§ **WHAT TO WORK ON**
Return every line below unchanged, character for character.
======== MATERIAL ========
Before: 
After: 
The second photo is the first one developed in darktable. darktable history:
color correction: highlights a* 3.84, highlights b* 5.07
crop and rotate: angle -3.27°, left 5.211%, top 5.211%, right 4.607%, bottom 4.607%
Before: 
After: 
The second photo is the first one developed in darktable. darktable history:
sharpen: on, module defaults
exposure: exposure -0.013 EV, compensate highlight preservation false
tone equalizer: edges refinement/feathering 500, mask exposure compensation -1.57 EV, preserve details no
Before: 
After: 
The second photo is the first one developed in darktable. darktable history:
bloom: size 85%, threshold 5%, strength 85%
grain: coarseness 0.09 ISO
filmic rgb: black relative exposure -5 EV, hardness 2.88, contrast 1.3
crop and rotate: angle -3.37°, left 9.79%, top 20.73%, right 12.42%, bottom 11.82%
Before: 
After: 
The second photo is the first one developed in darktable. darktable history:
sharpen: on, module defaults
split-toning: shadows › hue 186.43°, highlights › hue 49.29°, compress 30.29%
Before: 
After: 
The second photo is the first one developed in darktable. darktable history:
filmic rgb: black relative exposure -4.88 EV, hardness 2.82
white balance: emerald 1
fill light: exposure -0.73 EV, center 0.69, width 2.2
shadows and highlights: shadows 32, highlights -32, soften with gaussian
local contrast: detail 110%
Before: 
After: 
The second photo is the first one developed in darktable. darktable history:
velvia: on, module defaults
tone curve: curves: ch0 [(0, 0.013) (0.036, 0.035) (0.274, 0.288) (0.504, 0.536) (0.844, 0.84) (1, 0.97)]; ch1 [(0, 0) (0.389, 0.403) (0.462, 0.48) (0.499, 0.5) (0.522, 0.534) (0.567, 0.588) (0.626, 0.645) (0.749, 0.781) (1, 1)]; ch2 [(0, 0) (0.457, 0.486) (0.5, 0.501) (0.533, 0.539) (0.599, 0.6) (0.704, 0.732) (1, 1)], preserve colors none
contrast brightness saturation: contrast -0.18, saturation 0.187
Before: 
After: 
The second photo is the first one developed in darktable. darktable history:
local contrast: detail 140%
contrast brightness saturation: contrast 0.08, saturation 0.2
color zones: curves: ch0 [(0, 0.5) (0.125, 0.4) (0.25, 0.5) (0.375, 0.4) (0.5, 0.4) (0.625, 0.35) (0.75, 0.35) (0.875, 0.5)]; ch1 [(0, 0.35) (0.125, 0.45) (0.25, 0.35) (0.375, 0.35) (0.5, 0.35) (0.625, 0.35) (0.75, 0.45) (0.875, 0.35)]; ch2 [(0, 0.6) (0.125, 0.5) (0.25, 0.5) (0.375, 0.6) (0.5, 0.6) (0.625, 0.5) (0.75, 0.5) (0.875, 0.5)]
========
§ **ANSWER TO THIS TASK**
Before: 
After: 
The second photo is the first one developed in darktable. darktable history:
color correction: highlights a* 3.84, highlights b* 5.07
crop and rotate: angle -3.27°, left 5.211%, top 5.211%, right 4.607%, bottom 4.607%
Before: 
After: 
The second photo is the first one developed in darktable. darktable history:
sharpen: on, module defaults
exposure: exposure -0.013 EV, compensate highlight preservation false
tone equalizer: edges refinement/feathering 500, mask exposure compensation -1.57 EV, preserve details no
Before: 
After: 
The second photo is the first one developed in darktable. darktable history:
bloom: size 85%, threshold 5%, strength 85%
grain: coarseness 0.09 ISO
filmic rgb: black relative exposure -5 EV, hardness 2.88, contrast 1.3
crop and rotate: angle -3.37°, left 9.79%, top 20.73%, right 12.42%, bottom 11.82%
Before: 
After: 
The second photo is the first one developed in darktable. darktable history:
sharpen: on, module defaults
split-toning: shadows › hue 186.43°, highlights › hue 49.29°, compress 30.29%
Before: 
After: 
The second photo is the first one developed in darktable. darktable history:
filmic rgb: black relative exposure -4.88 EV, hardness 2.82
white balance: emerald 1
fill light: exposure -0.73 EV, center 0.69, width 2.2
shadows and highlights: shadows 32, highlights -32, soften with gaussian
local contrast: detail 110%
Before: 
After: 
The second photo is the first one developed in darktable. darktable history:
velvia: on, module defaults
tone curve: curves: ch0 [(0, 0.013) (0.036, 0.035) (0.274, 0.288) (0.504, 0.536) (0.844, 0.84) (1, 0.97)]; ch1 [(0, 0) (0.389, 0.403) (0.462, 0.48) (0.499, 0.5) (0.522, 0.534) (0.567, 0.588) (0.626, 0.645) (0.749, 0.781) (1, 1)]; ch2 [(0, 0) (0.457, 0.486) (0.5, 0.501) (0.533, 0.539) (0.599, 0.6) (0.704, 0.732) (1, 1)], preserve colors none
contrast brightness saturation: contrast -0.18, saturation 0.187
Before: 
After: 
The second photo is the first one developed in darktable. darktable history:
local contrast: detail 140%
contrast brightness saturation: contrast 0.08, saturation 0.2
color zones: curves: ch0 [(0, 0.5) (0.125, 0.4) (0.25, 0.5) (0.375, 0.4) (0.5, 0.4) (0.625, 0.35) (0.75, 0.35) (0.875, 0.5)]; ch1 [(0, 0.35) (0.125, 0.45) (0.25, 0.35) (0.375, 0.35) (0.5, 0.35) (0.625, 0.35) (0.75, 0.45) (0.875, 0.35)]; ch2 [(0, 0.6) (0.125, 0.5) (0.25, 0.5) (0.375, 0.6) (0.5, 0.6) (0.625, 0.5) (0.75, 0.5) (0.875, 0.5)]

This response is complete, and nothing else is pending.